- Aim of the task
Filter the entries down to the lines containing "муниципальной", and copy those lines.

━━━━━ Records provided ━━━━━

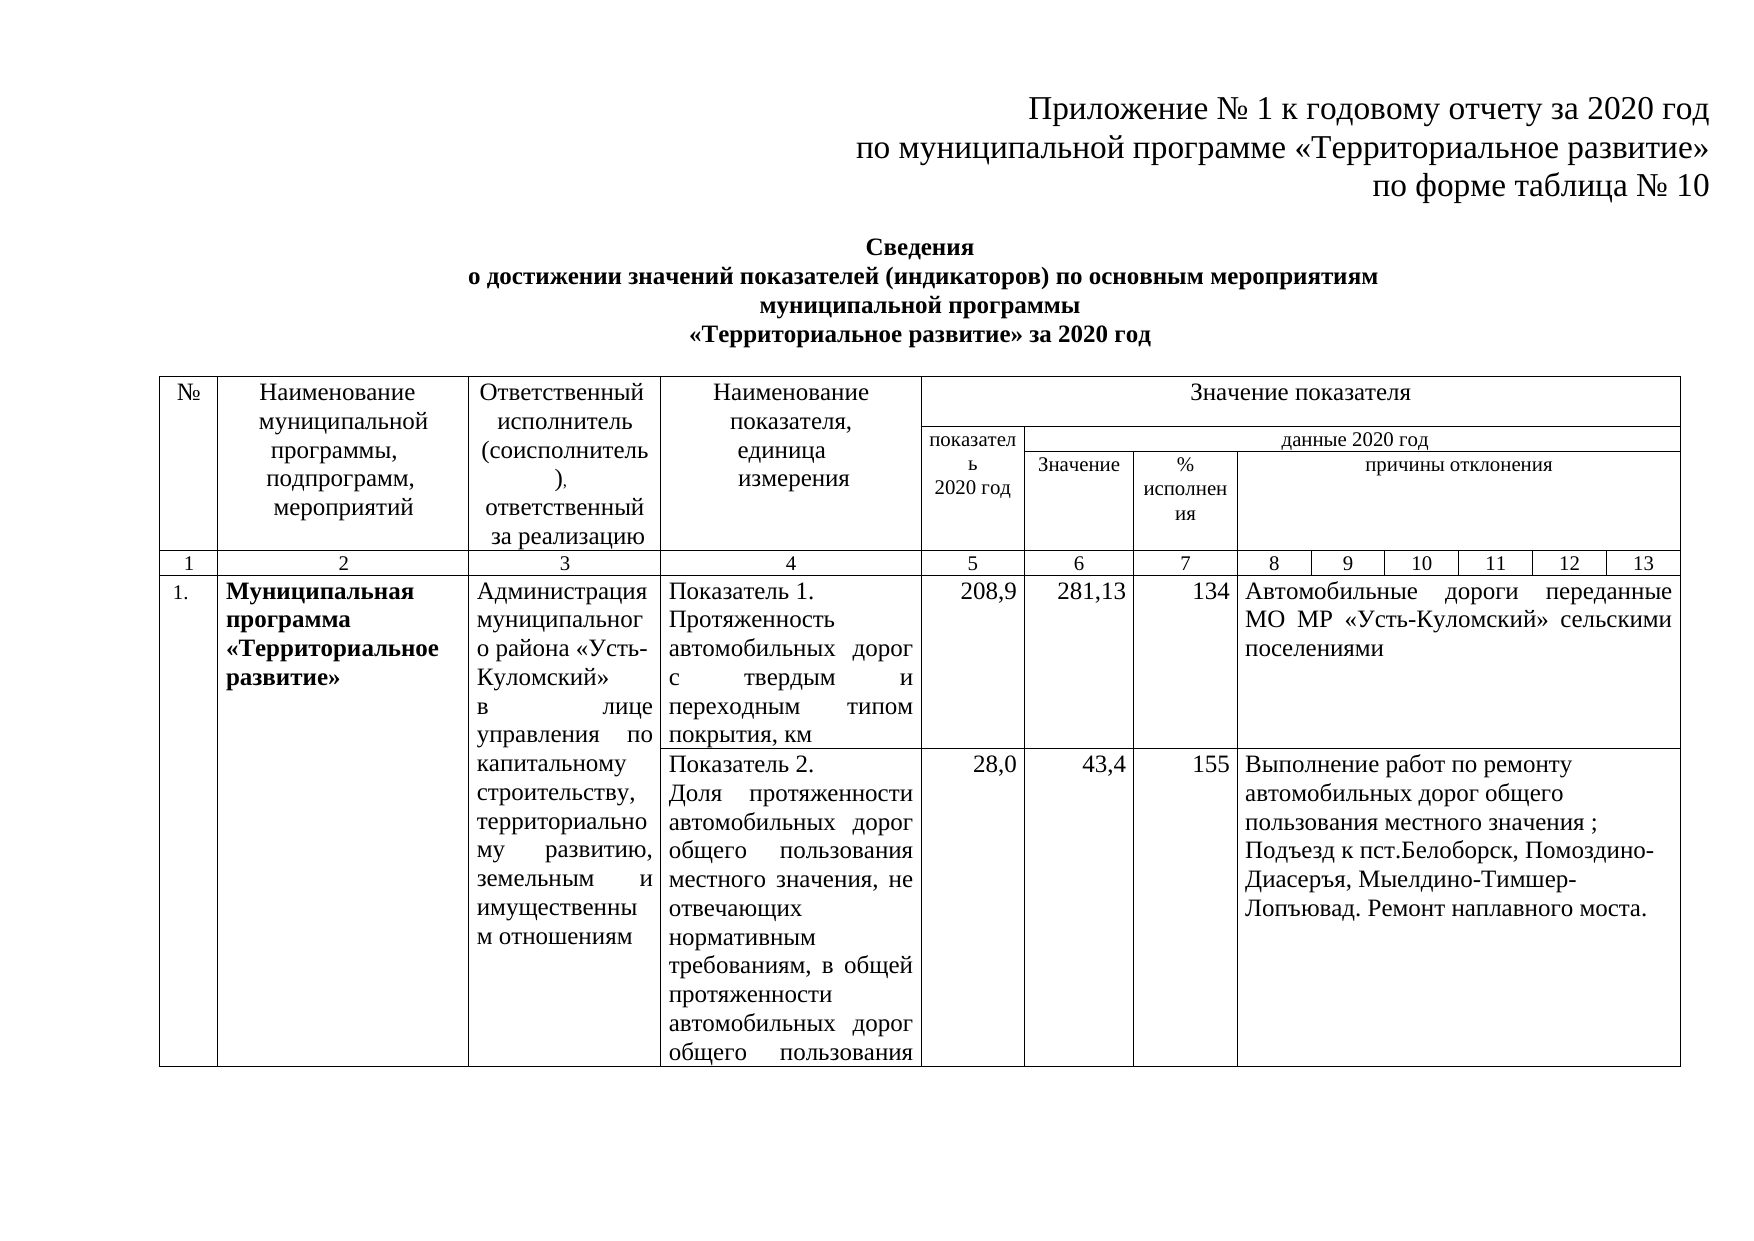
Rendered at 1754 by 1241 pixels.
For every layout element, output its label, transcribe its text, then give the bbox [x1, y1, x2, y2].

table_cell 281,13 [1025, 576, 1133, 748]
text «Территориальное развитие» за 2020 год [130, 319, 1710, 347]
table_cell данные 2020 год [1025, 427, 1680, 451]
text Сведения [130, 232, 1710, 261]
table_header Наименование муниципальной программы, подпрограмм, мероприятий [218, 377, 468, 550]
table_cell показатель 2020 год [922, 427, 1024, 550]
table_cell 7 [1134, 551, 1237, 575]
table_cell 10 [1385, 551, 1458, 575]
table_cell 2 [218, 551, 468, 575]
table_cell [160, 576, 217, 1066]
table_cell 208,9 [922, 576, 1024, 748]
table_cell % исполнения [1134, 452, 1237, 550]
table_cell 11 [1459, 551, 1532, 575]
table_cell 12 [1533, 551, 1606, 575]
table_cell Значение [1025, 452, 1133, 550]
table_cell 155 [1134, 749, 1237, 1066]
table_header Ответственный исполнитель (соисполнитель), ответственный за реализацию [469, 377, 660, 550]
table_cell 43,4 [1025, 749, 1133, 1066]
table_cell Муниципальная программа «Территориальное развитие» [218, 576, 468, 1066]
table_cell 8 [1238, 551, 1311, 575]
table_header Наименование показателя, единица измерения [661, 377, 921, 550]
text по форме таблица № 10 [130, 165, 1710, 204]
table_cell 5 [922, 551, 1024, 575]
table_cell 134 [1134, 576, 1237, 748]
table_cell Выполнение работ по ремонту автомобильных дорог общего пользования местного значения ; Подъезд к пст.Белоборск, Помоздино-Диасеръя, Мыелдино-Тимшер-Лопъювад. Ремонт наплавного моста. [1238, 749, 1680, 1066]
table_cell Показатель 1. Протяженность автомобильных дорог с твердым и переходным типом покрытия, км [661, 576, 921, 748]
table_cell 6 [1025, 551, 1133, 575]
text по муниципальной программе «Территориальное развитие» [130, 127, 1710, 165]
table_cell 9 [1312, 551, 1384, 575]
table_cell Автомобильные дороги переданные МО МР «Усть-Куломский» сельскими поселениями [1238, 576, 1680, 748]
text Приложение № 1 к годовому отчету за 2020 год [130, 89, 1710, 127]
table_header № [160, 377, 217, 550]
table_cell 28,0 [922, 749, 1024, 1066]
table_cell Показатель 2. Доля протяженности автомобильных дорог общего пользования местного значения, не отвечающих нормативным требованиям, в общей протяженности автомобильных дорог общего пользования местного значения, % [661, 749, 921, 1066]
table_header Значение показателя [922, 377, 1680, 426]
table_cell причины отклонения [1238, 452, 1680, 550]
table_cell 3 [469, 551, 660, 575]
table_cell Администрация муниципального района «Усть- Куломский» в лице управления по капитальному строительству, территориальному развитию, земельным и имущественным отношениям [469, 576, 660, 1066]
table_cell 4 [661, 551, 921, 575]
text о достижении значений показателей (индикаторов) по основным мероприятиям [130, 261, 1710, 290]
table_cell 1 [160, 551, 217, 575]
table_cell 13 [1607, 551, 1680, 575]
text муниципальной программы [130, 290, 1710, 319]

━━━━━

- Result
table_header Наименование муниципальной программы, подпрограмм, мероприятий [218, 377, 468, 550]
text по муниципальной программе «Территориальное развитие» [130, 127, 1710, 165]
text муниципальной программы [130, 290, 1710, 319]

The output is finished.